Implementation Checklist

When implementing this design:

  1. Create SafePath class in src/Core/SafePath.vala
  2. Implement path() variadic method with null terminator
  3. Implement from_array() array-based method
  4. Implement encode_segment() using GLib.Uri.escape_string
  5. Implement decode_segment() using GLib.Uri.unescape_string
  6. Add unit tests in tests/Core/SafePathTest.vala:
    • Basic path construction
    • URL encoding verification
    • Special character handling
    • Unicode handling
    • Empty segment handling
    • Null terminator handling
    • Round-trip encode/decode
  7. Update src/meson.build to include new file
  8. Add integration examples to documentation

Open Questions

  1. Segment Validation: Should SafePath reject empty segments, or pass them through?

    • Recommendation: Pass through, let EntityPath handle normalization
  2. Encoding Storage: Should segments be stored encoded or raw?

    • Recommendation: Store encoded for consistency and safety
  3. Error on Invalid Input: What should happen with null bytes in segments?

    • Recommendation: Encode as %00 (already handled by URL encoding)
  4. API Style: Static factory class vs.
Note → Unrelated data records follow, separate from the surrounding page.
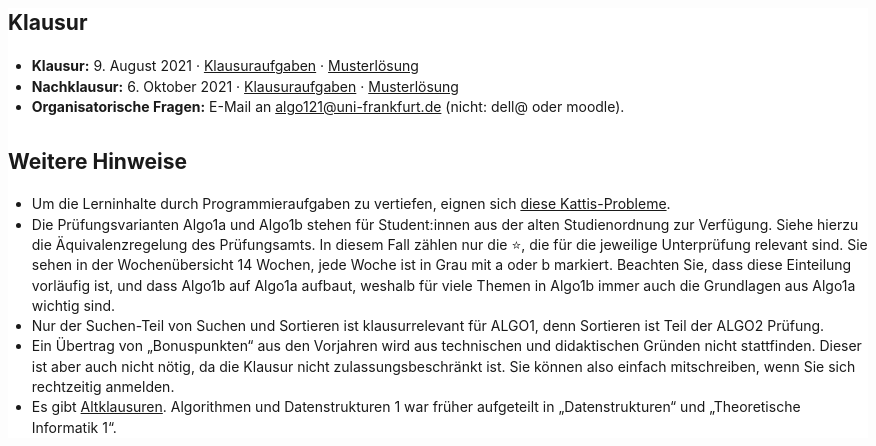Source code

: ## Klausur

- **Klausur:** 9. August 2021 · [Klausuraufgaben](https://files.tcs.uni-frankfurt.de/algo1/ALGO121-klausur.pdf) · [Musterlösung](https://files.tcs.uni-frankfurt.de/algo1/ALGO121-klausur-solutions.pdf)
- **Nachklausur:** 6. Oktober 2021 · [Klausuraufgaben](https://files.tcs.uni-frankfurt.de/algo1/ALGO121-nachklausur.pdf) · [Musterlösung](https://files.tcs.uni-frankfurt.de/algo1/ALGO121-nachklausur-solutions.pdf)
- **Organisatorische Fragen:** E-Mail an [algo121@uni-frankfurt.de](mailto:algo121@uni-frankfurt.de) (nicht: dell@ oder moodle).



## Weitere Hinweise

- Um die Lerninhalte durch Programmieraufgaben zu vertiefen, eignen sich [diese Kattis-Probleme](kattis/).
- Die Prüfungsvarianten Algo1a und Algo1b stehen für Student:innen aus der alten Studienordnung zur Verfügung. Siehe hierzu die Äquivalenzregelung des Prüfungsamts. In diesem Fall zählen nur die ⭐, die für die jeweilige Unterprüfung relevant sind. Sie sehen in der Wochenübersicht 14 Wochen, jede Woche ist in Grau mit a oder b markiert. Beachten Sie, dass diese Einteilung vorläufig ist, und dass Algo1b auf Algo1a aufbaut, weshalb für viele Themen in Algo1b immer auch die Grundlagen aus Algo1a wichtig sind.
- Nur der Suchen-Teil von Suchen und Sortieren ist klausurrelevant für ALGO1, denn Sortieren ist Teil der ALGO2 Prüfung.
- Ein Übertrag von „Bonuspunkten“ aus den Vorjahren wird aus technischen und didaktischen Gründen nicht stattfinden. Dieser ist aber auch nicht nötig, da die Klausur nicht zulassungsbeschränkt ist. Sie können also einfach mitschreiben, wenn Sie sich rechtzeitig anmelden.
- Es gibt [Altklausuren](https://ae.cs.uni-frankfurt.de/teaching/altklausuren.html). Algorithmen und Datenstrukturen 1 war früher aufgeteilt in „Datenstrukturen“ und „Theoretische Informatik 1“.
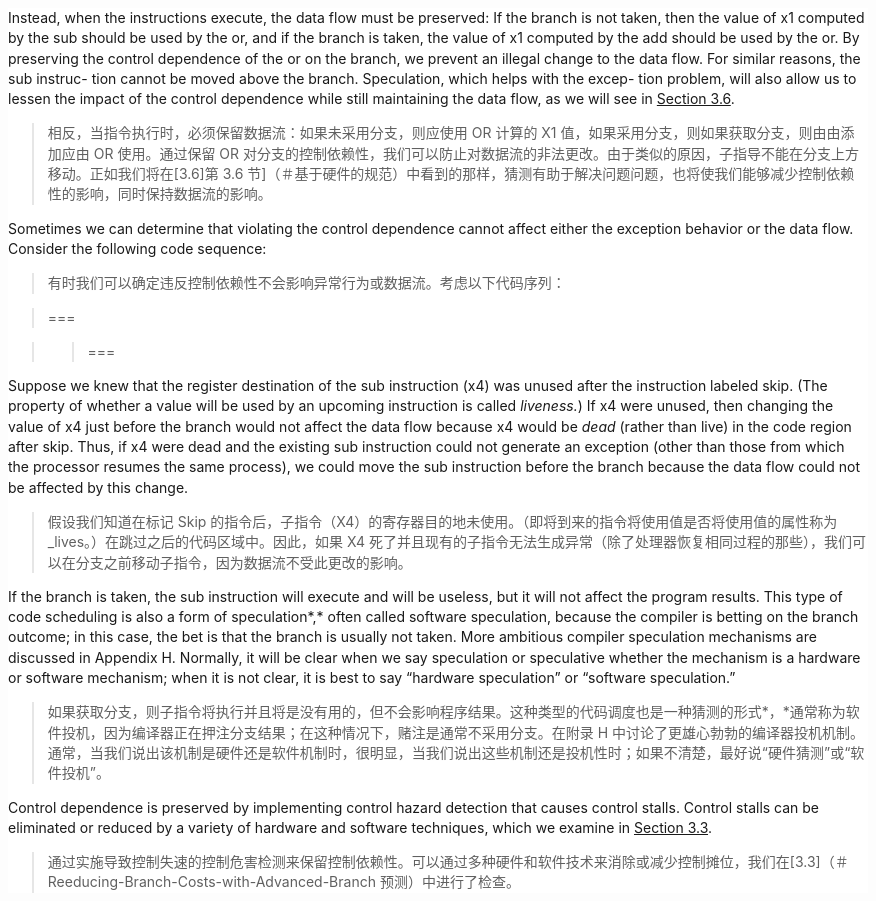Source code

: Instead, when the instructions execute, the data flow must be preserved: If the branch is not taken, then the value of x1 computed by the sub should be used by the or, and if the branch is taken, the value of x1 computed by the add should be used by the or. By preserving the control dependence of the or on the branch, we prevent an illegal change to the data flow. For similar reasons, the sub instruc- tion cannot be moved above the branch. Speculation, which helps with the excep- tion problem, will also allow us to lessen the impact of the control dependence while still maintaining the data flow, as we will see in [Section 3.6](#hardware-based-speculation).

> 相反，当指令执行时，必须保留数据流：如果未采用分支，则应使用 OR 计算的 X1 值，如果采用分支，则如果获取分支，则由由添加应由 OR 使用。通过保留 OR 对分支的控制依赖性，我们可以防止对数据流的非法更改。由于类似的原因，子指导不能在分支上方移动。正如我们将在[3.6]第 3.6 节]（＃基于硬件的规范）中看到的那样，猜测有助于解决问题问题，也将使我们能够减少控制依赖性的影响，同时保持数据流的影响。

Sometimes we can determine that violating the control dependence cannot affect either the exception behavior or the data flow. Consider the following code sequence:

> 有时我们可以确定违反控制依赖性不会影响异常行为或数据流。考虑以下代码序列：

> ===

>> ===
>>

Suppose we knew that the register destination of the sub instruction (x4) was unused after the instruction labeled skip. (The property of whether a value will be used by an upcoming instruction is called _liveness._) If x4 were unused, then changing the value of x4 just before the branch would not affect the data flow because x4 would be _dead_ (rather than live) in the code region after skip. Thus, if x4 were dead and the existing sub instruction could not generate an exception (other than those from which the processor resumes the same process), we could move the sub instruction before the branch because the data flow could not be affected by this change.

> 假设我们知道在标记 Skip 的指令后，子指令（X4）的寄存器目的地未使用。（即将到来的指令将使用值是否将使用值的属性称为\_lives。）在跳过之后的代码区域中。因此，如果 X4 死了并且现有的子指令无法生成异常（除了处理器恢复相同过程的那些），我们可以在分支之前移动子指令，因为数据流不受此更改的影响。

If the branch is taken, the sub instruction will execute and will be useless, but it will not affect the program results. This type of code scheduling is also a form of speculation*,* often called software speculation, because the compiler is betting on the branch outcome; in this case, the bet is that the branch is usually not taken. More ambitious compiler speculation mechanisms are discussed in Appendix H. Normally, it will be clear when we say speculation or speculative whether the mechanism is a hardware or software mechanism; when it is not clear, it is best to say “hardware speculation” or “software speculation.”

> 如果获取分支，则子指令将执行并且将是没有用的，但不会影响程序结果。这种类型的代码调度也是一种猜测的形式*，*通常称为软件投机，因为编译器正在押注分支结果；在这种情况下，赌注是通常不采用分支。在附录 H 中讨论了更雄心勃勃的编译器投机机制。通常，当我们说出该机制是硬件还是软件机制时，很明显，当我们说出这些机制还是投机性时；如果不清楚，最好说“硬件猜测”或“软件投机”。

Control dependence is preserved by implementing control hazard detection that causes control stalls. Control stalls can be eliminated or reduced by a variety of hardware and software techniques, which we examine in [Section 3.3](#reducing-branch-costs-with-advanced-branch-prediction).

> 通过实施导致控制失速的控制危害检测来保留控制依赖性。可以通过多种硬件和软件技术来消除或减少控制摊位，我们在[3.3]（＃Reeducing-Branch-Costs-with-Advanced-Branch 预测）中进行了检查。
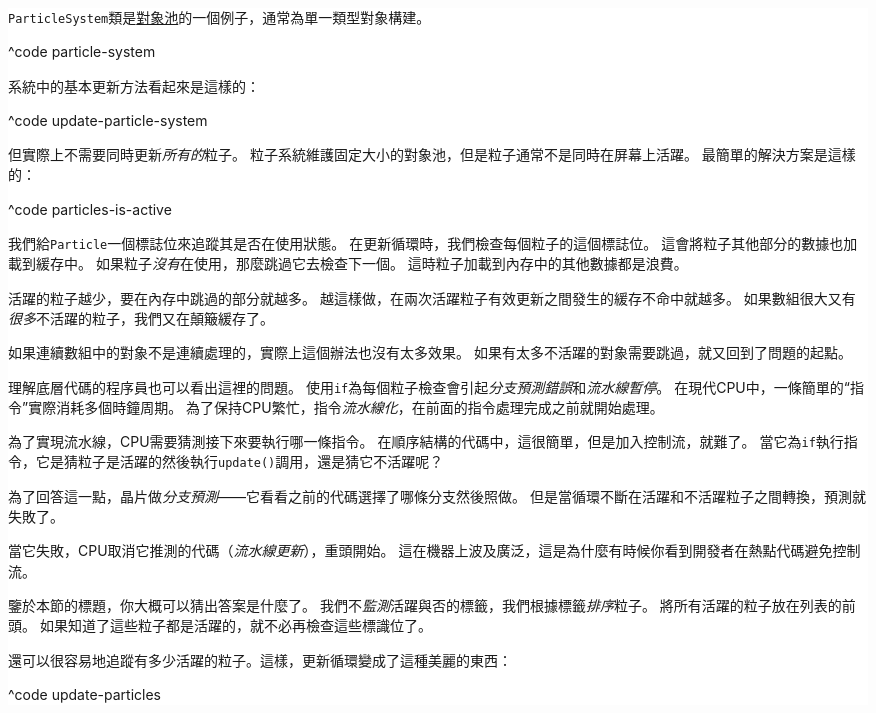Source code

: <aside name="pool">

`ParticleSystem`類是<a href="object-pool.html" class="pattern">對象池</a>的一個例子，通常為單一類型對象構建。

</aside>

^code particle-system

系統中的基本更新方法看起來是這樣的：

^code update-particle-system

但實際上不需要同時更新*所有的*粒子。
粒子系統維護固定大小的對象池，但是粒子通常不是同時在屏幕上活躍。
最簡單的解決方案是這樣的：

^code particles-is-active

<span name="branch"></span>

我們給`Particle`一個標誌位來追蹤其是否在使用狀態。
在更新循環時，我們檢查每個粒子的這個標誌位。
這會將粒子其他部分的數據也加載到緩存中。
如果粒子*沒有*在使用，那麼跳過它去檢查下一個。
這時粒子加載到內存中的其他數據都是浪費。

活躍的粒子越少，要在內存中跳過的部分就越多。
越這樣做，在兩次活躍粒子有效更新之間發生的緩存不命中就越多。
如果數組很大又有*很多*不活躍的粒子，我們又在顛簸緩存了。

如果連續數組中的對象不是連續處理的，實際上這個辦法也沒有太多效果。
如果有太多不活躍的對象需要跳過，就又回到了問題的起點。

<aside name="branch">

理解底層代碼的程序員也可以看出這裡的問題。
使用`if`為每個粒子檢查會引起*分支預測錯誤*和*流水線暫停*。
在現代CPU中，一條簡單的“指令”實際消耗多個時鐘周期。
為了保持CPU繁忙，指令*流水線化*，在前面的指令處理完成之前就開始處理。

為了實現流水線，CPU需要猜測接下來要執行哪一條指令。
在順序結構的代碼中，這很簡單，但是加入控制流，就難了。
當它為`if`執行指令，它是猜粒子是活躍的然後執行`update()`調用，還是猜它不活躍呢？

為了回答這一點，晶片做*分支預測*——它看看之前的代碼選擇了哪條分支然後照做。
但是當循環不斷在活躍和不活躍粒子之間轉換，預測就失敗了。

當它失敗，CPU取消它推測的代碼（*流水線更新*），重頭開始。
這在機器上波及廣泛，這是為什麼有時候你看到開發者在熱點代碼避免控制流。

</aside>

鑒於本節的標題，你大概可以猜出答案是什麼了。
我們不*監測*活躍與否的標籤，我們根據標籤*排序*粒子。
將所有活躍的粒子放在列表的前頭。
如果知道了這些粒子都是活躍的，就不必再檢查這些標識位了。

還可以很容易地追蹤有多少活躍的粒子。這樣，更新循環變成了這種美麗的東西：

^code update-particles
EntityPath extension method?

    • Recommendation: Start with SafePath class, add EntityPath.from_parts() as convenience alias

Summary

The SafePath API provides:

  • Succinct variadic construction: SafePath.path("a", "b", "c", null)
  • Automatic URL encoding: Standard RFC 3986 percent-encoding
  • Seamless integration: Returns EntityPath instances
  • Edge case handling: Proper handling of special characters, unicode, and empty segments

This design enables safer, more readable path construction while maintaining full compatibility with the existing EntityPath system.